**WHAT TO PRODUCE**
Starting at the line that contains "Simulazione di aggancio" and continuing through the end of the material, rewrite the lines with "Voir le serveur" switched to "Découvrir le serveur" and all else unchanged. Omit the pictures from your answer.

Items from a dataset:
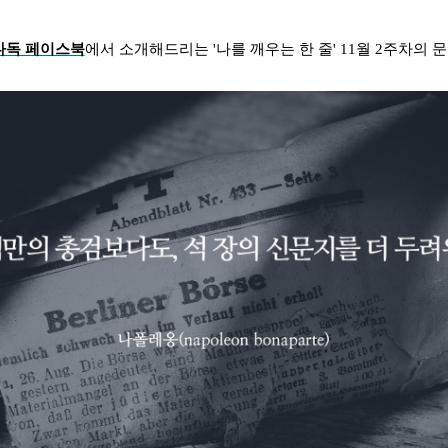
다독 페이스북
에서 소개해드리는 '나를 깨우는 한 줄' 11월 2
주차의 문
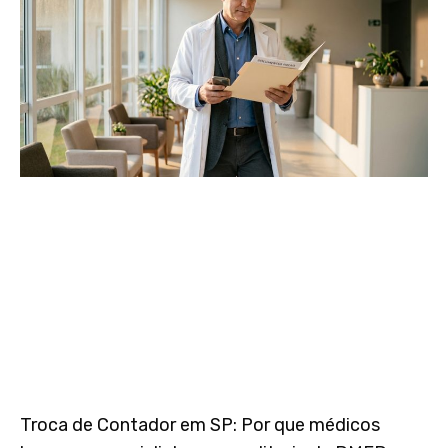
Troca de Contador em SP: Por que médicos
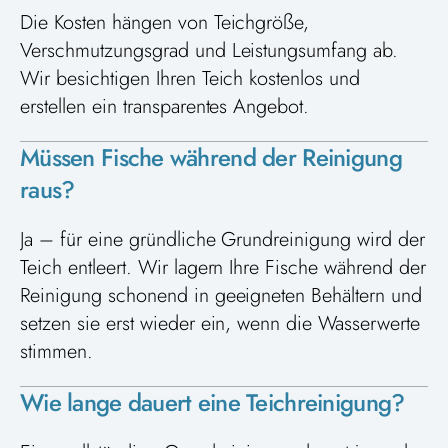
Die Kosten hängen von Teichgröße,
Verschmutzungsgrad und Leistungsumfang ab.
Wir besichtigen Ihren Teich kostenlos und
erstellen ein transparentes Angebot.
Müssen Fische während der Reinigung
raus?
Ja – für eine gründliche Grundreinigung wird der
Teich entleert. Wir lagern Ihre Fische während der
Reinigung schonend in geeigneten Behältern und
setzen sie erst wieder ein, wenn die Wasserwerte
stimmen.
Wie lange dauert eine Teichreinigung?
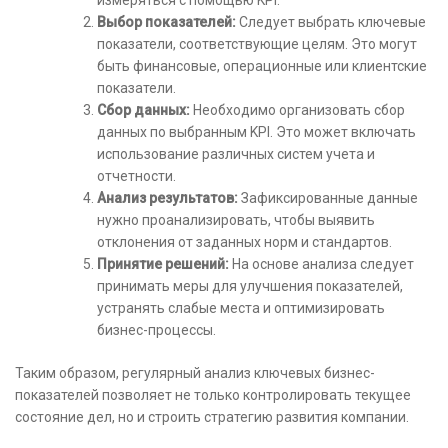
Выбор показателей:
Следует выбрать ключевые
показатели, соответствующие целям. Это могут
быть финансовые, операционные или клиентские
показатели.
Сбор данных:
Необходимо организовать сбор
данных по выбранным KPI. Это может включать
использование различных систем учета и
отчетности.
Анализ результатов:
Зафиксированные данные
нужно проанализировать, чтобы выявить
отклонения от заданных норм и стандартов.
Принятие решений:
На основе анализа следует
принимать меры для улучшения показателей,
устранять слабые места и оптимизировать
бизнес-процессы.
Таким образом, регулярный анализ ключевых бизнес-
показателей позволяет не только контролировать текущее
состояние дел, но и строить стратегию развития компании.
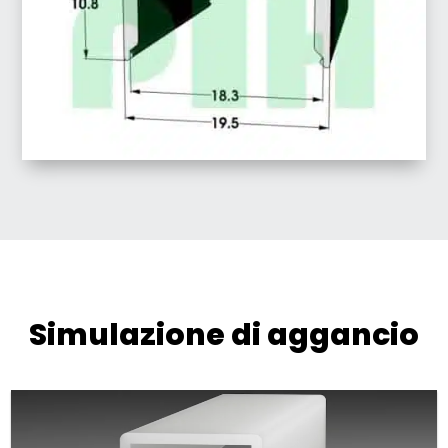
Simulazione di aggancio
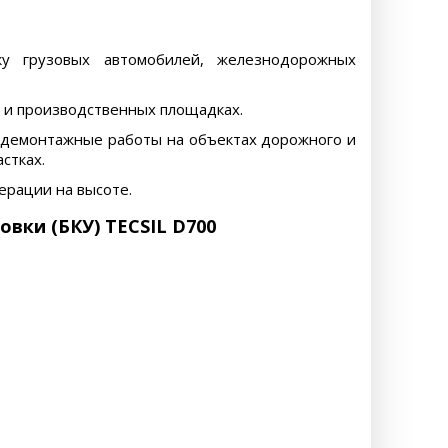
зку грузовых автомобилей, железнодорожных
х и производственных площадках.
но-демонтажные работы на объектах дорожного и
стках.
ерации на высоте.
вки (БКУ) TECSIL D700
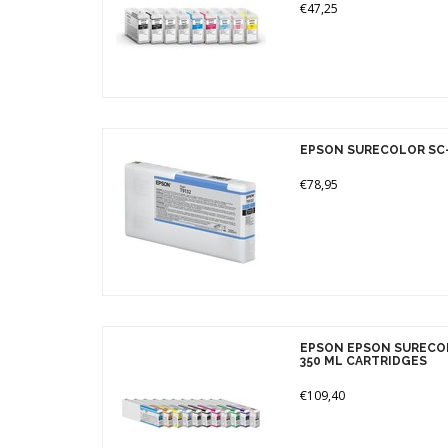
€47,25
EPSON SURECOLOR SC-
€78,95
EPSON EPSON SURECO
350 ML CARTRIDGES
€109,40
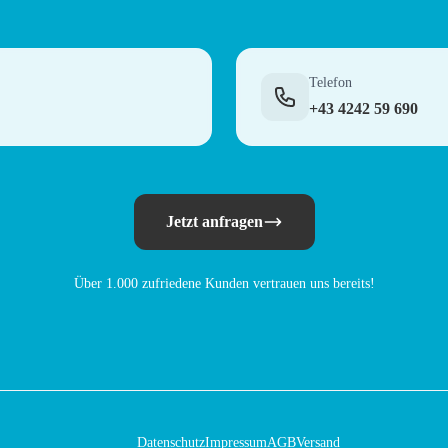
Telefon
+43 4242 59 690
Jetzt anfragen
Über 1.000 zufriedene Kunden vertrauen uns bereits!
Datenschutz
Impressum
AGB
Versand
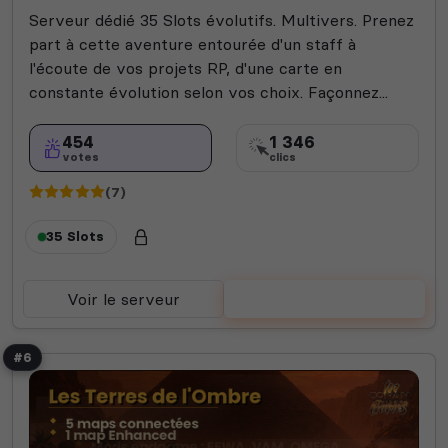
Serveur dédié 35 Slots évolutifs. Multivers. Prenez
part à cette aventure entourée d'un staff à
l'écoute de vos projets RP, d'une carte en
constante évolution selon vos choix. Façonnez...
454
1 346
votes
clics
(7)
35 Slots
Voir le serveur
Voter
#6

**TASK OUTPUT**
Simulazione di aggancio
зку грузовых автомобилей, железнодорожных
х и производственных площадках.
но-демонтажные работы на объектах дорожного и
стках.
ерации на высоте.
вки (БКУ) TECSIL D700
€47,25
EPSON SURECOLOR SC-
€78,95
EPSON EPSON SURECO
350 ML CARTRIDGES
€109,40
Telefon
+43 4242 59 690
Jetzt anfragen
Über 1.000 zufriedene Kunden vertrauen uns bereits!
Datenschutz
Impressum
AGB
Versand
Serveur dédié 35 Slots évolutifs. Multivers. Prenez
part à cette aventure entourée d'un staff à
l'écoute de vos projets RP, d'une carte en
constante évolution selon vos choix. Façonnez...
454
1 346
votes
clics
(7)
35 Slots
Découvrir le serveur
Voter
#6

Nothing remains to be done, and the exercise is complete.